The influence of organic matter in reducing the destabilization of soil by simulated tillage

Abstract

Different agricultural practices can result in a decline in soil organic carbon (SOC) and a consequent reduction in soil structural stability. Experiments were conducted on soils with a range of SOC values, to quantify the destabilizing effects of increased tillage intensity. Different tillage intensity was simulated with the use of a falling weight, where specific energy levels, similar to those experienced during tillage, were reproduced. The level of destabilization was assessed by the quantity of mechanically dispersed clay (using a turbidimetric technique) and the quantity of water-stable aggregates (WSA) > 0.25 mm remaining after being shaken in water.

The quantity of clay dispersed increased with increasing water content, in the absence of any mechanical pretreatment, the rate of increase rising sharply with declining SOC. Following simulated tillage, and at water contents above the plastic limit, clay dispersion increased in proportion to the energy of disruption, and also increased with decreasing SOC levels. Below the plastic limit all the soils were relatively insensitive to mechanical disruption. A simple empirical model was derived to link clay dispersion to SOC, water content and energy of disruption.

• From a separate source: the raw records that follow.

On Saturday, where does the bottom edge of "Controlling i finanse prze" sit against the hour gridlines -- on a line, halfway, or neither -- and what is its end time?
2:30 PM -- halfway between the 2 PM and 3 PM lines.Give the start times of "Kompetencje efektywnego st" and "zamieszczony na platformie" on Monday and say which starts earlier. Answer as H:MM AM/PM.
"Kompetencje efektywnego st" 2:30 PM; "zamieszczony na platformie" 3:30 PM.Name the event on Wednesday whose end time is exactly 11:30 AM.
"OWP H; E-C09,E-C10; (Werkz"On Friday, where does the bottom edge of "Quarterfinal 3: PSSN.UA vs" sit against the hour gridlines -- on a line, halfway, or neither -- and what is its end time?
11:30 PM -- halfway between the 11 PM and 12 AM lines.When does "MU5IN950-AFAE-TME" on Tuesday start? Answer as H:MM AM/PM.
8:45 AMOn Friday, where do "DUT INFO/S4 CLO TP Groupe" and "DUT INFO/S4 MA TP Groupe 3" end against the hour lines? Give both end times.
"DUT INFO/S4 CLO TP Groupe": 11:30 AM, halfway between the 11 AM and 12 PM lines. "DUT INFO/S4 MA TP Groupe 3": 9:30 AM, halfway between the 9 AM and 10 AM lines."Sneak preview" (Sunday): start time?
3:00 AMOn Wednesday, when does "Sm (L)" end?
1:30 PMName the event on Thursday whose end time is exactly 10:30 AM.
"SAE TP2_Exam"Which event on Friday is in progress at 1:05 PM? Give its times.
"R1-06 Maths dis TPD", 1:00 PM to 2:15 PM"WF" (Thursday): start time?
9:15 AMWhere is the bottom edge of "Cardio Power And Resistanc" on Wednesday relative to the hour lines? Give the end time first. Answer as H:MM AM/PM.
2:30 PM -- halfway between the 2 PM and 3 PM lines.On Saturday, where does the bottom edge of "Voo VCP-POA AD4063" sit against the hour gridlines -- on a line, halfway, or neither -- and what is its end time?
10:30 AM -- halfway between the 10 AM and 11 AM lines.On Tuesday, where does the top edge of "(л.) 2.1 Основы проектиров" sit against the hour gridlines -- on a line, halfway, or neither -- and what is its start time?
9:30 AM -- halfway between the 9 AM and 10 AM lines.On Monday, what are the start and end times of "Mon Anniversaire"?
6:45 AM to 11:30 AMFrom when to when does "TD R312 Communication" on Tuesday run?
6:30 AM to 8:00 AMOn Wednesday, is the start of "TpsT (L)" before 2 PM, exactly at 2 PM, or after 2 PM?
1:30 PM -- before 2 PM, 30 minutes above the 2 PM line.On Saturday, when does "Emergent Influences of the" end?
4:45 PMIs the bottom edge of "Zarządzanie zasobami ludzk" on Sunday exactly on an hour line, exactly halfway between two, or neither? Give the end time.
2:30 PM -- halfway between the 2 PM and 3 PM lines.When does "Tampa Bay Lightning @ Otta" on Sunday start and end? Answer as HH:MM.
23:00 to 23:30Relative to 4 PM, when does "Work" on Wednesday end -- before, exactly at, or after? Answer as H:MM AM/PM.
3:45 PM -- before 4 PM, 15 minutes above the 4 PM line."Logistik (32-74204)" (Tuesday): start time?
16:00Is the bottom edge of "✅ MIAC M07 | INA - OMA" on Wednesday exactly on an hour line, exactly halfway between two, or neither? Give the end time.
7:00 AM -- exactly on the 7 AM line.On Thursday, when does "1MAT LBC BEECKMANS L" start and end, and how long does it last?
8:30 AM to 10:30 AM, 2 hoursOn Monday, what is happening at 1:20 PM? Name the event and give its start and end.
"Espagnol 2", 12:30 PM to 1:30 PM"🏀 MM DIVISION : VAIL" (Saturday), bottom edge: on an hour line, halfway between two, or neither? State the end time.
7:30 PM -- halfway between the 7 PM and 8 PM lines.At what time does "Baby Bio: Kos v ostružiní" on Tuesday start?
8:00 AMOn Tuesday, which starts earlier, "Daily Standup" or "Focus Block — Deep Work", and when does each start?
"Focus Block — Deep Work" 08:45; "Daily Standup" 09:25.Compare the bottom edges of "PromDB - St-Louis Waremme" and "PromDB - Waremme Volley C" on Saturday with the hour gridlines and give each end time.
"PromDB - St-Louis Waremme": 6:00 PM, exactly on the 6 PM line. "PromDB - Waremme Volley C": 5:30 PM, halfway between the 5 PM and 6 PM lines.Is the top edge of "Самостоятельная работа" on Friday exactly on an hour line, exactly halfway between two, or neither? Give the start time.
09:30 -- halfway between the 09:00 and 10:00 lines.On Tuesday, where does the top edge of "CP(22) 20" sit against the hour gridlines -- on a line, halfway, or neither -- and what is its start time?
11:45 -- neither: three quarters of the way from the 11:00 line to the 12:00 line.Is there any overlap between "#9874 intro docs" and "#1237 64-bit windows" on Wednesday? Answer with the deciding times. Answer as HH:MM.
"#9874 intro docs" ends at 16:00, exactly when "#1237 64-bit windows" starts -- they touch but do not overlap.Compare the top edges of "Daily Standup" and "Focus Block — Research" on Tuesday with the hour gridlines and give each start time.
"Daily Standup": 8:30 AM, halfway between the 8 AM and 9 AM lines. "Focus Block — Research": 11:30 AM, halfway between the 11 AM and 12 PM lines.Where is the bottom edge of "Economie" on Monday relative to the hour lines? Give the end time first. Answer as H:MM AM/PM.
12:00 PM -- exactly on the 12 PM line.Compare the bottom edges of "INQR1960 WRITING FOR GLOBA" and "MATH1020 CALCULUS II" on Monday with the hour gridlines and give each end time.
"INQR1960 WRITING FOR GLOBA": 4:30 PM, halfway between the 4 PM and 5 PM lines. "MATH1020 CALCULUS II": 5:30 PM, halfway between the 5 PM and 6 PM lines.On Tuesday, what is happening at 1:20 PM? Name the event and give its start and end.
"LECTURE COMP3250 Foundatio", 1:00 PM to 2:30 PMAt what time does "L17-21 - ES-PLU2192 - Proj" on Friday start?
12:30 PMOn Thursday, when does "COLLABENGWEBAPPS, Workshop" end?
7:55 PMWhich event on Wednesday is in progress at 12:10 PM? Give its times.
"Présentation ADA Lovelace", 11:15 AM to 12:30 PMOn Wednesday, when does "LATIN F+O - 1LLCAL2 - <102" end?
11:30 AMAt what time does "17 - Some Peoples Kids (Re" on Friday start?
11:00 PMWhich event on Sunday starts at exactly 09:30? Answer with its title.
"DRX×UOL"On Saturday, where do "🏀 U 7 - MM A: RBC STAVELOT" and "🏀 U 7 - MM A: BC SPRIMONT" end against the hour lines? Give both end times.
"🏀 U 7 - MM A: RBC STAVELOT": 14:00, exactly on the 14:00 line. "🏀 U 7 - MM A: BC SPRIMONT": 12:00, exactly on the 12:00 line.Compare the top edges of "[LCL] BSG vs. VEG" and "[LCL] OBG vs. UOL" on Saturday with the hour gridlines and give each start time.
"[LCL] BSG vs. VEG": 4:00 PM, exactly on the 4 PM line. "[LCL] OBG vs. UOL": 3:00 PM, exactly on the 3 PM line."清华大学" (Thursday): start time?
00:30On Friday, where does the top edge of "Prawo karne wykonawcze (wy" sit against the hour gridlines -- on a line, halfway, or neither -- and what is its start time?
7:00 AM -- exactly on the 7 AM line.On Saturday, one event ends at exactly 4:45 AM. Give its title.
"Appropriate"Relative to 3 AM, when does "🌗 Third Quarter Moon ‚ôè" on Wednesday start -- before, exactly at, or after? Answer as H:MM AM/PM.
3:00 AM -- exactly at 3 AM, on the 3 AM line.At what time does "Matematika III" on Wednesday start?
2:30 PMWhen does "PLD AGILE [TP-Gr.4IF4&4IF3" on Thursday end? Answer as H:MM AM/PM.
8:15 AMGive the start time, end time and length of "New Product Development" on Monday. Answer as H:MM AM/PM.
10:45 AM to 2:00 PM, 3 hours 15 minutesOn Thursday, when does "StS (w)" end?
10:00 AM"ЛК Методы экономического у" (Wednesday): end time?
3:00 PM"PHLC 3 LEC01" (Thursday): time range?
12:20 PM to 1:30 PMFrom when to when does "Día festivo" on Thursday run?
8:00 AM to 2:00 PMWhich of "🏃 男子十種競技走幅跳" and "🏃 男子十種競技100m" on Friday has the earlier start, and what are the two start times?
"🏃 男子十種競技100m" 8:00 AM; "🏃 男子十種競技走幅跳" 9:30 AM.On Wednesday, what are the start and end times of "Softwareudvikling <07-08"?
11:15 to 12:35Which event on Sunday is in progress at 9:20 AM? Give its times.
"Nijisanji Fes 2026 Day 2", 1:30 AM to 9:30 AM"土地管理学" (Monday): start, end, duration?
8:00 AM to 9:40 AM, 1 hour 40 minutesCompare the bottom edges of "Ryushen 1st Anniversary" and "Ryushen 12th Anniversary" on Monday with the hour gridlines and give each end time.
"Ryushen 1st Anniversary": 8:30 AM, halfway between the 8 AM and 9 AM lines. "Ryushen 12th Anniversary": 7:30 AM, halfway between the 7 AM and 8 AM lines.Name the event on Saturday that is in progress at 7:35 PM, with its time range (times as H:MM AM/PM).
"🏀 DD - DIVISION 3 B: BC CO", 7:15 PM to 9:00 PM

The proportion of WSA declined sharply with decreasing SOC, and to a lesser extent following tillage. The quantity of WSA following simulated intensive tillage (300 J kg⁻¹) of grassland (SOC, 2.8–3.2 g (100 g)⁻¹) was greater than that present, prior to tillage from fallow, arable and arable/ley rotation treatments (SOC 1.1–2.5 g (100 g)⁻¹). Aggregate tensile strength was found to be relatively insensitive to differences in SOC. However, variations of strength within treatments, an indicator of soil friability, increased in proportion with SOC. A turbidity index was derived in which the turbidity of natural and remoulded aggregates was compared. Variation of this index with increasing mechanical energy is used as an indicator of the sensitivity of soils to damage during tillage. A visual representation is constructed to link the sensitivity of soils to damage during tillage with both SOC and water potential. These experiments illustrate that management practices, which lead to a long term reduction in SOC, are responsible for an increase in aggregate strength and reduction in stability plus an increase in sensitivity of soils to structural decline following subsequent tillage.